“The way you flinch—and still don’t pull away. The necklace you won’t take off. The look you get when someone puts their hands on you.”
My stomach drops.
What the fuck?That hits lower than I want to admit. I’m starting to think I shouldn’t have called him.
“You don’t know what the fuck you’re talking about,” I snap. But my voice sounds thinner than I want it to.
He lets out a quiet sound—half exhale, half something crueler. “I know enough.”
“Fuck you,” I whisper, but there’s no power behind it.
His mouth tilts just slightly. “Not yet,” he says.
My thighs clench before I can stop them, like my body’s already imagining exactly what that would feel like. I swallow hard, and I can feel my breath getting more uneven, and I hatehow fast I go from furious to needing something violent with his name on it.
“Jesus,” I breathe. “Do you even hear yourself?”
He doesn’t answer.
“You’re pissed at me and I don’t even know why.” My voice sharpens. “You keep looking at me like I’ve done something I owe you an apology for, and honestly I’m sick of it.”
Still nothing. And that pisses me off more than anything else.
“You think I wanted this?” I snap. “You think I like being watched? Followed? Having to ask for help from someone who looks at me like I’m about to ruin his whole week on purpose?”
He glances at me—just enough to catch the fury in my eyes, but not enough to flinch from it.
“You called me,” he says.
“I didn’t want to.”
“But you did.”
His words land like a slap I want to lean into and my jaw tightens and so do my thighs. Because underneath all the rage and deflection, there’s a part of me—rotten and starving—that doesn’t want safety or softness.
It wants him.
I can’t even look at him right now without wondering how his body would feel wrapped around mine.
“No one forced you into the car.”
My head whips toward him, pulse spiking. “Are you fucking serious right now?”

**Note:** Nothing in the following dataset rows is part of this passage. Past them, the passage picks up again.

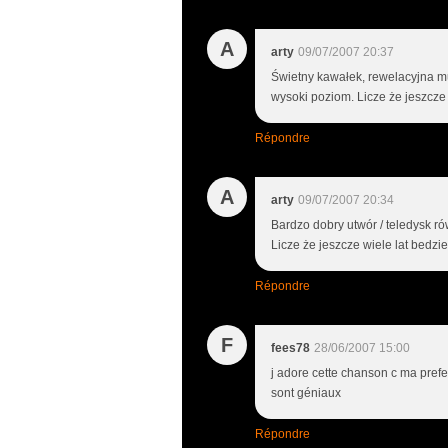
A
arty
09/07/2007 20:37
Świetny kawałek, rewelacyjna mu
wysoki poziom. Licze że jeszcze
Répondre
A
arty
09/07/2007 20:34
Bardzo dobry utwór / teledysk ró
Licze że jeszcze wiele lat bedzi
Répondre
F
fees78
28/06/2007 15:00
j adore cette chanson c ma prefer
sont géniaux
Répondre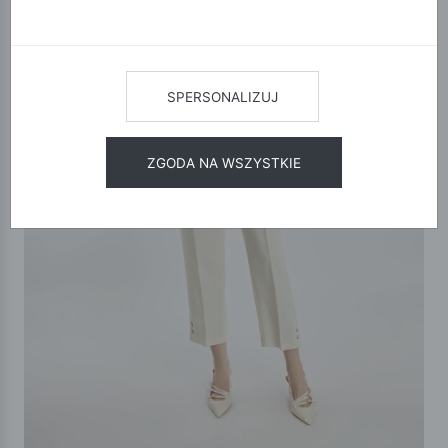
SPERSONALIZUJ
ZGODA NA WSZYSTKIE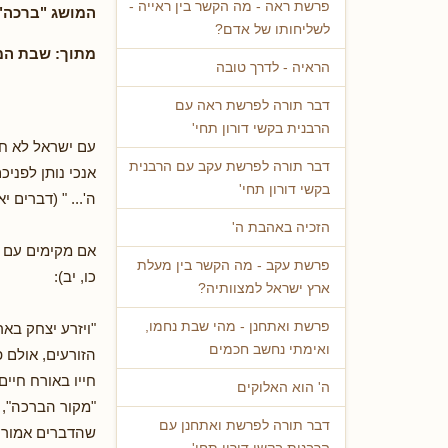
פרשת ראה - מה הקשר בין ראייה -
המושג "ברכה"
לשליחותו של אדם?
מתוך: שבת המ
הראיה - לדרך טובה
דבר תורה לפרשת ראה עם
הרבנית בקשי דורון תחי'
עם ישראל לא חי
דבר תורה לפרשת עקב עם הרבנית
אנכי נותן לפני
בקשי דורון תחי'
ה'... " (דברים יא
הזכיה באהבת ה'
אם מקימים עם י
פרשת עקב - מה הקשר בין מעלת
כו, יב):
ארץ ישראל למצוותיה?
פרשת ואתחנן - מהי שבת נחמו,
"ויזרע יצחק בא
ואימתי נחשב חכמים
הזורעים, אולם פ
חייו באורח חיי
ה' הוא האלוקים
"מקור הברכה", 
דבר תורה לפרשת ואתחנן עם
שהדברים אמורים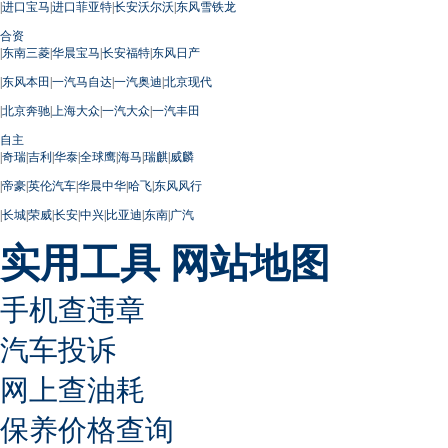
|
进口宝马
|
进口菲亚特
|
长安沃尔沃
|
东风雪铁龙
合资
|
东南三菱
|
华晨宝马
|
长安福特
|
东风日产
|
东风本田
|
一汽马自达
|
一汽奥迪
|
北京现代
|
北京奔驰
|
上海大众
|
一汽大众
|
一汽丰田
自主
|
奇瑞
|
吉利
|
华泰
|
全球鹰
|
海马
|
瑞麒
|
威麟
|
帝豪
|
英伦汽车
|
华晨中华
|
哈飞
|
东风风行
|
长城
|
荣威
|
长安
|
中兴
|
比亚迪
|
东南
|
广汽
实用工具
网站地图
手机查违章
汽车投诉
网上查油耗
保养价格查询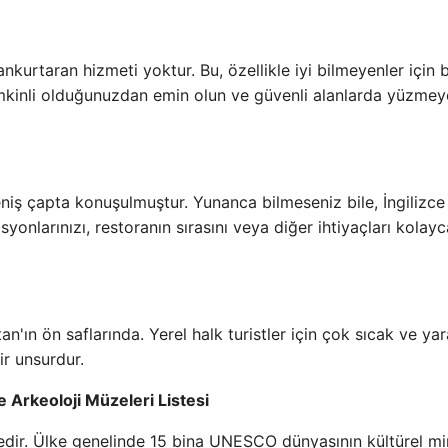
kurtaran hizmeti yoktur. Bu, özellikle iyi bilmeyenler için bi
mkinli olduğunuzdan emin olun ve güvenli alanlarda yüzmey
eniş çapta konuşulmuştur. Yunanca bilmeseniz bile, İngilizce 
asyonlarınızı, restoranın sırasını veya diğer ihtiyaçları kolayc
n'ın ön saflarında. Yerel halk turistler için çok sıcak ve yara
ir unsurdur.
 Arkeoloji Müzeleri Listesi
ülkedir. Ülke genelinde 15 bina UNESCO dünyasının kültürel mi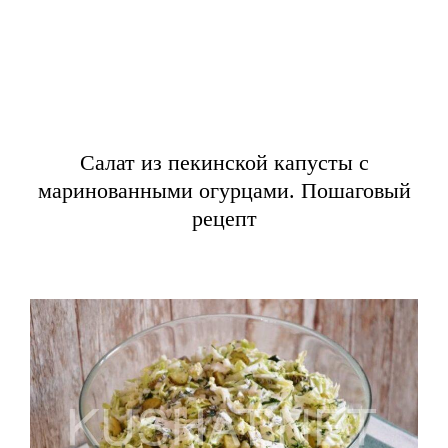
Салат из пекинской капусты с
маринованными огурцами. Пошаговый
рецепт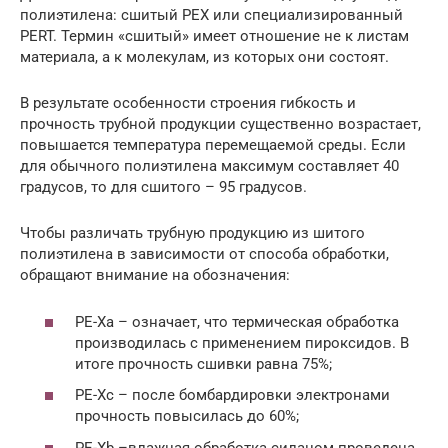
полиэтилена: сшитый PEX или специализированный
PERT. Термин «сшитый» имеет отношение не к листам
материала, а к молекулам, из которых они состоят.
В результате особенности строения гибкость и
прочность трубной продукции существенно возрастает,
повышается температура перемещаемой среды. Если
для обычного полиэтилена максимум составляет 40
градусов, то для сшитого – 95 градусов.
Чтобы различать трубную продукцию из шитого
полиэтилена в зависимости от способа обработки,
обращают внимание на обозначения:
PE-Xa – означает, что термическая обработка
производилась с применением пироксидов. В
итоге прочность сшивки равна 75%;
PE-Xc – после бомбардировки электронами
прочность повысилась до 60%;
PE-Xb –влажная обработка силаном проведена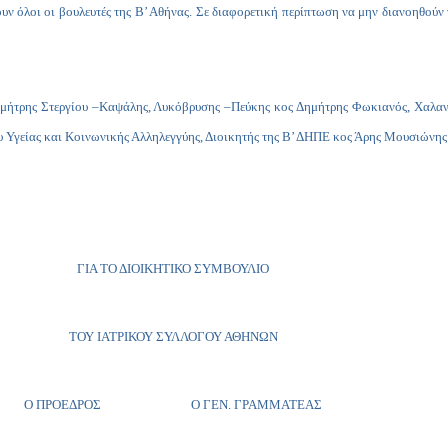
υν όλοι οι βουλευτές της Β’ Αθήνας. Σε διαφορετική περίπτωση να μην διανοηθού
Δημήτρης Στεργίου –Καψάλης, Λυκόβρυσης –Πεύκης κος Δημήτρης Φωκιανός, Χαλα
ουργείου Υγείας και Κοινωνικής Αλληλεγγύης, Διοικητής της Β’ ΔΗΠΕ κο
ΓΙΑ ΤΟ ΔΙΟΙΚΗΤΙΚΟ ΣΥΜΒΟΥΛΙΟ
ΤΟΥ ΙΑΤΡΙΚΟΥ ΣΥΛΛΟΓΟΥ ΑΘΗΝΩΝ
Ο ΠΡΟΕΔΡΟΣ Ο ΓΕΝ. ΓΡΑΜΜΑΤΕΑΣ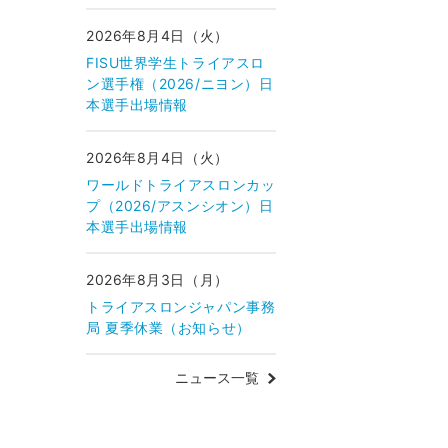
2026年8月4日（火）
FISU世界学生トライアスロ
ン選手権（2026/ニヨン）日
本選手出場情報
2026年8月4日（火）
ワールドトライアスロンカッ
プ（2026/アスンシオン）日
本選手出場情報
2026年8月3日（月）
トライアスロンジャパン事務
局 夏季休業（お知らせ）
ニュース一覧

His jaw ticks. “You walked out that door. You followed me. So don’t pretend you didn’t choose this.”
I want to scream. I want to tell him that choosing something doesn’t make it safe. That needing someone doesn’t make them good. That fear and desire—sometimes taste the same. One burns. The other cuts. But either way, you bleed.
But I don’t say any of that.
My thighs are clenched so tight that I can feel the slick heat between them like a confession I didn’t agree to give. And no matter how hard I pretend otherwise, some sick, wrecked part of me wants to see what he’ll do if I keep pushing him.
I don’t answer, because if I do, it’s going to be a moan. So I keep looking out the window, pretending the trees are more interesting than the heat pooling in my core, and pretend I don’t feel him watching me, cataloging every breath, every shift, and every goddamn betrayal of my body. Everything is happening so fast, and I think I’m going to be sick.
“Pull over,” I say.
It’s barely a whisper, but I watch as his knuckles flex on the wheel, knowing he heard me. He yanks the wheel hard and pulls us off the road, tires grinding against gravel until we’re swallowed by trees and shadows.
The second the car stops, I’m out, slamming the door behind me like that’ll shove the fire back where it belongs—in my chest, not between my legs.